What if my eval is paired, the same items scored under both versions?
Then use McNemar's test on the discordant pairs, the items that passed under one version and failed under the other. It ignores the items that agree, and it needs fewer examples than the independent-samples formula because it removes item difficulty from the variance. The catch is that if almost nothing flips, you have almost no information no matter how many items you scored. Paired designs concentrate all the signal in the disagreements.
One-sided or two-sided?
One-sided is right when you will only act on a drop, which is the regression-detection case. If you will act on a move in either direction, use two-sided and expect to need somewhat more, since the critical value rises from 1.645 to 1.96. Do not reach for one-sided just to shrink the sample size on paper.
Open question
The clean part of this is the single-metric, binary-outcome case.

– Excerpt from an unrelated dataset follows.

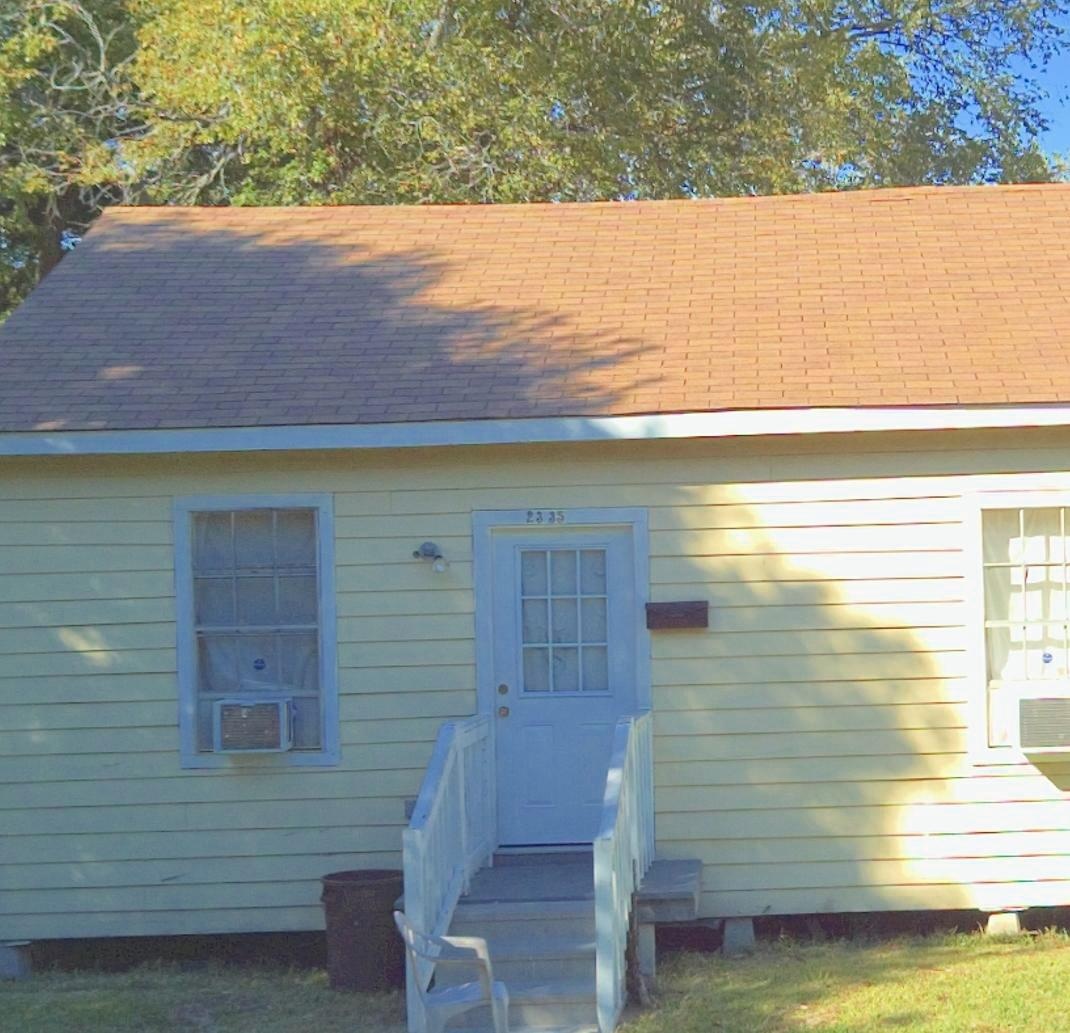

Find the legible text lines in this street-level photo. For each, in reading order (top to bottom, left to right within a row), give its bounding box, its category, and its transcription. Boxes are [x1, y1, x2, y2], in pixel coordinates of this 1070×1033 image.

[524, 509, 566, 525] StreetNumber: 2335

The messy part is the multi-criterion eval, where each example carries five or ten correlated binary judgments and I want one honest power calculation for the whole thing. Treating the criteria as independent overcounts the evidence, and treating each example as one outcome throws information away. The right answer sits somewhere in between, governed by the intra-example correlation, and the design-effect corrections from cluster sampling are the closest tool I know of. The trouble is that they need a correlation estimate you usually do not have until you have already run the eval several times. I do not have a tidy recipe for sizing a correlated multi-criterion eval up front, and non-binary rubric scores make it harder still. If you have solved this in a way that survives contact with real data, I would like to read it.